SUGGESTIONS FOR WHAT TO TEACH AND HOW

  1. In Class Presentation: Uzi Vishkin's UMD course ENEE759K/CMSC751 Parallel Algorithms, Spring 2009 is now fully available on-line
  2. Supporting documentation on XMTC programming . Refer the students to: the XMTC Manual and the XMTC tutorial.
  3. Programming assignments . Please look up under assignments on this course page, or this alternative course page. For XMT-C code examples download this paper (pdf, 62 pages). Finally, instructors can request more code examples by e-mail.
  4. Running programming assignments . In mid-September 2008, the UMD XMT project released to the public the XMT software tools http://www.umiacs.umd.edu/users/vishkin/XMT/sw-release.html, including: This allows your students to run XMTC code on an emulated XMT machine. To remind you, a hardware prototype of such a 64-processor machine (using FPGA technology) has been in use at UMD since January 2007. A compiler that translates XMTC to OpenMP is also available for download, giving your students an alternative way to run their assignments.
Finally, please note that this type of programming cannot be too difficult. I have given a 1-day parallel algorithms tutorial to a dozen high school students in Fall 2007 and subsequently some of them managed to do on their own 8 programming assignments. In fact, the above link to programming assignments gives these 8 programming assignments. The only help the high school student got was one office hour per week by an undergraduate teaching assistant. They did not get any school credit for their work. Their participation was in the context of a computer club after completing their regular school work (8 periods per day).

If you are looking for code examples, you are welcome to write to me.
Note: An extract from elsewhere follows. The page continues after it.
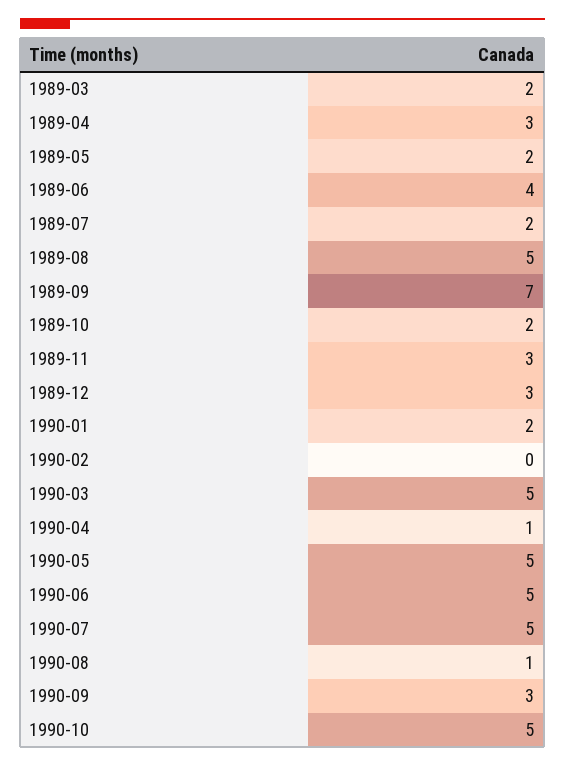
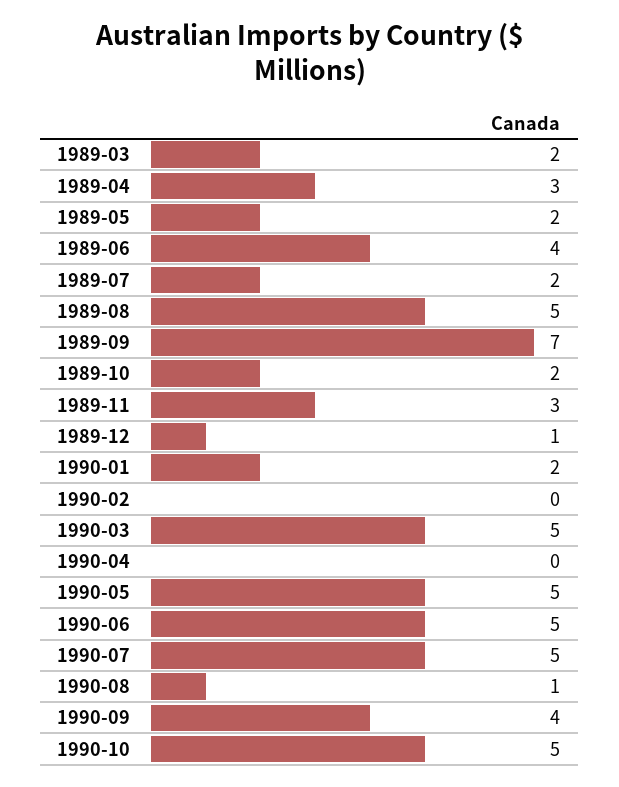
1989-12: 3 -> 1
1990-04: 1 -> 0
1990-09: 3 -> 4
INTERESTING TEACHING LINKS


II. SELF-STUDY OF PARALLELISM

Our suggestions for self-study are already covered under on-line tutorial .

Q&A

Q: I never learned parallel programming formally, but I picked up some ideas in my free time from Java/MPI/OpenMP/etc. How do any of these relate to XMTC parallel programming?

A: XMTC parallel programming is simpler and different.
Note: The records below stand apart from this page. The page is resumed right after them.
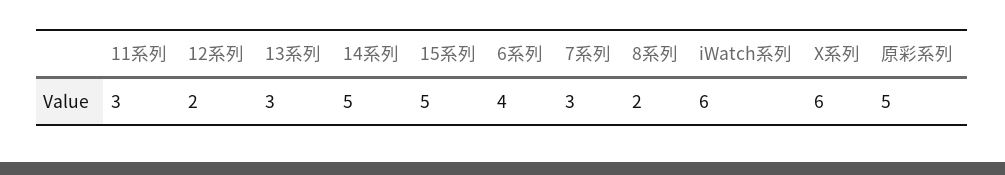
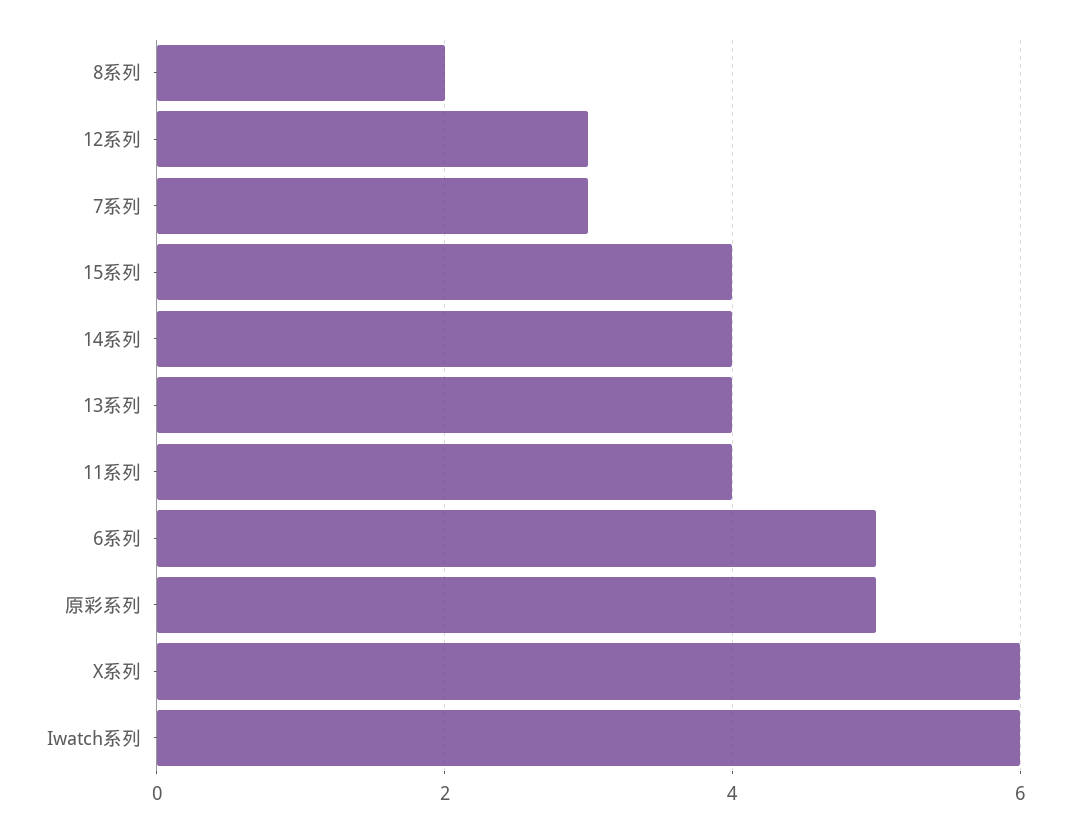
11系列: 3 -> 4
12系列: 2 -> 3
13系列: 3 -> 4
14系列: 5 -> 4
15系列: 5 -> 4
6系列: 4 -> 5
Q: The problem of algorithms being taught independently of programming is present within the exclusively serial world. What would you say to the many theorists who are resistant to the idea of having a heavy programming component in their courses?

A: IMHO the serial case is completely different. Most students have experienced/learned serial programming BEFORE taking the serial algorithms course. This is NOT the case for parallel programming. My experience is that students learn best if parallel programming is coupled with parallel algorithms. The main difference is that the parallel algorithms course is where parallel programming should be FIRST taught. The reason is that parallelism requires introduction of some first principles representing an "alien culture" to students. In contrast, serial computing is related to: (i) mathematical induction, (ii) the way our brain instructs our body (as a single processor), etc. In contrast, very little has prepared us for parallel computing.


Note: The basic points above were first presented at a panel discussion at IPDPS 2008, Miami, Florida. The topic was: "How to avoid making the same mistakes all over again or... how to make the experiences of the parallel processing communities useful for the multi/many-core generation"  The slides  of the presentation are available here. The panel presentation also points out that 19 out of the 38 participants in an IBM-NSF workshop on future directions for parallel computing that took place in December 1988 were algorithms/theory people. Since IPDPS08 had 600 registrants, I suggested to the IPDPS08 audience to imagine that there are another group of 600 algorithm/theory people in the room, and consider the effects of nearly all of them say that we should go ahead and incorporate the PRAM into future multi-core architectures. Lance Fortnow's recent blog postings The Revenge of Parallelism and Teaching Parallelism led to discussion and further development of these points.